During pregnancy, estradiol levels in the blood increase significantly. The placenta produces estradiol, which accounts for the increase. Estrogen levels remain increased throughout 40 weeks of gestation. After delivery, estrogen levels return to pre-pregnancy levels. Post-partum depression may be linked to the reduction of estrogen, or estradiol, levels in the blood.
Experts are currently in Phase II testing of 17-beta-estradiol for use in treating post-partum depression. Theoretically, researchers believe the return of estrogen levels to pre-pregnancy amounts may cause the depressive symptoms suffered by many women. If the study is successful, Phase III and Phase IV trials may be slotted for the future. Unlike new drug clinical trials, estradiol is an approved drug that is being tested for alternative uses and thus additional trials may not be needed to substantial use for post-partum depression.

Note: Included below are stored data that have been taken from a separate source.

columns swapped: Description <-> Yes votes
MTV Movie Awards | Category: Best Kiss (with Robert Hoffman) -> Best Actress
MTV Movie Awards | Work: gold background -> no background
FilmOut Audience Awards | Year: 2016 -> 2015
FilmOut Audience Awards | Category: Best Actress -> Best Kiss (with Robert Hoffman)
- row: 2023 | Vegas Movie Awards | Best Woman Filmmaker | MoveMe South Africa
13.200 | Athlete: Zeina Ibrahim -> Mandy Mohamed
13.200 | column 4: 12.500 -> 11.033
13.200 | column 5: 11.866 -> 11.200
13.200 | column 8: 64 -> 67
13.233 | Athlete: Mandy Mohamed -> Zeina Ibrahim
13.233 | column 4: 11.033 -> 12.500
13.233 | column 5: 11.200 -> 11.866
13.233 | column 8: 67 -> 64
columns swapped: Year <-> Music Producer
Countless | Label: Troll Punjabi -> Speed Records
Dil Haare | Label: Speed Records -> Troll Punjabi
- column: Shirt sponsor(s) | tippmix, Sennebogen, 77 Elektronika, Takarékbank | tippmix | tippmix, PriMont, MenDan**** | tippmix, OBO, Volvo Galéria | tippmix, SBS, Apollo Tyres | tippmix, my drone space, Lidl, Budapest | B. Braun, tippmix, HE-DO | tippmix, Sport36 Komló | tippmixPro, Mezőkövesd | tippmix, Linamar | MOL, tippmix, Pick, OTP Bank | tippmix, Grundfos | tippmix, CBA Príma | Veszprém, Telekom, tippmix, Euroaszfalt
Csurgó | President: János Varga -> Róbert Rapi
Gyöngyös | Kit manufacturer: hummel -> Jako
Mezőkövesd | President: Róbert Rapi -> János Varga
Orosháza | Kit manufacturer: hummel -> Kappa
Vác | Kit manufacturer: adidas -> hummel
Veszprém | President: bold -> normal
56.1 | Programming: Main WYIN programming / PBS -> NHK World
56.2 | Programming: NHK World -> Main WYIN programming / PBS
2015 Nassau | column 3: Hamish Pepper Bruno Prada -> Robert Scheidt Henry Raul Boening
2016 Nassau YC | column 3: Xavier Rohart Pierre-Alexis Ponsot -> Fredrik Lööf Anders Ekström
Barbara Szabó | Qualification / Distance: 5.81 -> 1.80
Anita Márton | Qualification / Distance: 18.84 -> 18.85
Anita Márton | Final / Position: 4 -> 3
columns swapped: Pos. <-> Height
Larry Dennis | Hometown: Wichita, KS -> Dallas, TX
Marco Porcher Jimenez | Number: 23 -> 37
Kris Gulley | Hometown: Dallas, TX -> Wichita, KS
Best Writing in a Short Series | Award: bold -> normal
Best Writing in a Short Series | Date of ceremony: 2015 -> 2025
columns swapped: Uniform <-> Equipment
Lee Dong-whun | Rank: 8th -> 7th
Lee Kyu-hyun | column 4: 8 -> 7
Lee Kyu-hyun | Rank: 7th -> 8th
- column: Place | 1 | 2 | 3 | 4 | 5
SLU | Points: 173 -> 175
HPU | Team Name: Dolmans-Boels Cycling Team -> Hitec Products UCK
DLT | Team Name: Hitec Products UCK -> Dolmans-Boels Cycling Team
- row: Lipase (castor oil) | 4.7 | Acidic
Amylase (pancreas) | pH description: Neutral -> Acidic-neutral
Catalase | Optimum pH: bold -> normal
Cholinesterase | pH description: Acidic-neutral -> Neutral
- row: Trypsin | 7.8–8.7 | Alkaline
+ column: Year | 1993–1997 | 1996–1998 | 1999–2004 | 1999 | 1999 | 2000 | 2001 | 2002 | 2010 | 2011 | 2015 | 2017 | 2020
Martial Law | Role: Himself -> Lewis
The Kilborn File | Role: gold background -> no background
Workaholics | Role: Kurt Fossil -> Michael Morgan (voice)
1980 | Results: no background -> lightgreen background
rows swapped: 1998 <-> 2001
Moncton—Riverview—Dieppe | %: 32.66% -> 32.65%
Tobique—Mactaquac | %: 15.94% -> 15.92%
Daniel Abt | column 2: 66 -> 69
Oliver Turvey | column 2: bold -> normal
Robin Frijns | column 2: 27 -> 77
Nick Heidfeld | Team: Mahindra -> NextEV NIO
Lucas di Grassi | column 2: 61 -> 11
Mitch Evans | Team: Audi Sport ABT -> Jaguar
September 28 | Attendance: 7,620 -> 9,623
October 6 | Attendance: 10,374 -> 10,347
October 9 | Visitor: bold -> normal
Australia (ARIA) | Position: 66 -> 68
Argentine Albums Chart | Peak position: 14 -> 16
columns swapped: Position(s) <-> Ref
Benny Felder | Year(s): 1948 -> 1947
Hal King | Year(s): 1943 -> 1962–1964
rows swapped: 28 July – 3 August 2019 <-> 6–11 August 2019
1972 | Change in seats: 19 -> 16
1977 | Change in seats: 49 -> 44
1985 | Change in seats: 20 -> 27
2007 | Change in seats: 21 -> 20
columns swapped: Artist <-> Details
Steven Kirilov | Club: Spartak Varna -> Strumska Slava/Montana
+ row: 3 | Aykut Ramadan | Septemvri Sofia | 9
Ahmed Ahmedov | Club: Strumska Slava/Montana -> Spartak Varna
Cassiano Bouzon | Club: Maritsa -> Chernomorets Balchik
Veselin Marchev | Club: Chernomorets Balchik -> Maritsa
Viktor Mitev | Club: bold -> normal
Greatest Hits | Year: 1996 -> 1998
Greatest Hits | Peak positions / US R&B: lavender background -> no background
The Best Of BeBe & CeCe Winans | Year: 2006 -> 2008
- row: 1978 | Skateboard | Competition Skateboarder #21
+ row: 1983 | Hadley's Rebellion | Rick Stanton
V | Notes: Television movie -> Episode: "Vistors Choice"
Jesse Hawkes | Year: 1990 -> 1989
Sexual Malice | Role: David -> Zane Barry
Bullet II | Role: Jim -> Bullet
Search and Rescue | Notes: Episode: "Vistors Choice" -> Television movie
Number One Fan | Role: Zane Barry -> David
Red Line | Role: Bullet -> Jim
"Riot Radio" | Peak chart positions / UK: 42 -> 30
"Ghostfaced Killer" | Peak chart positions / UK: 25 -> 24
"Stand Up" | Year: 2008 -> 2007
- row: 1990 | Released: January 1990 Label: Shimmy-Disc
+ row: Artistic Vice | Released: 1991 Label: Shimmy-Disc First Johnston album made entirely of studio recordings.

Post-partum depression is different from baby blues. Many women feel down or slightly depressed after the birth of a child. These feelings can be attributed to the loss of attention gained while pregnant. Other contributing factors may include loss of sleep and difficulty losing pregnancy weight. When baby blues present with clinical depression style symptoms, medical intervention may be needed to combat the mental changes.
The Phase II trial of estradiol for post-partum depression is currently recruiting women between the ages of 20 and 45. Women need to be in good physical health to take part in the study. The second phase of treatment trials began in April 2003 and will run through January 2012. Approximately 44 women take part in the study at any given time.
Treatment during the trial is set to include 6 weeks of estradiol therapy after delivery. Estradiol will be delivered via a patch instead of pill form. When estradiol is delivered through the skin, less of the drug is needed to obtain the same effects as a much stronger oral dose. Patch delivered estrogen, for instance, can deliver sufficient estrogen through the skin at 0.1 mg whereas pill form may require 1.0 mg or more.
Hormone replacement therapy has been linked to increased risk of cancer, osteoporosis, heart disease, and dementia. Prescribing estradiol after delivery to treat post-partum depression thus comes with the same potential for long-term health issues.
If estradiol is proven to combat the effects of post-partum depression, doctors will clearly consider all other risk factors. Women who are over the age of 35 or smoke may suffer side effects from hormone replacement therapy more often than women who do not. Proper health screening and questionnaires may be required before estradiol therapy can be prescribed for women post-partum.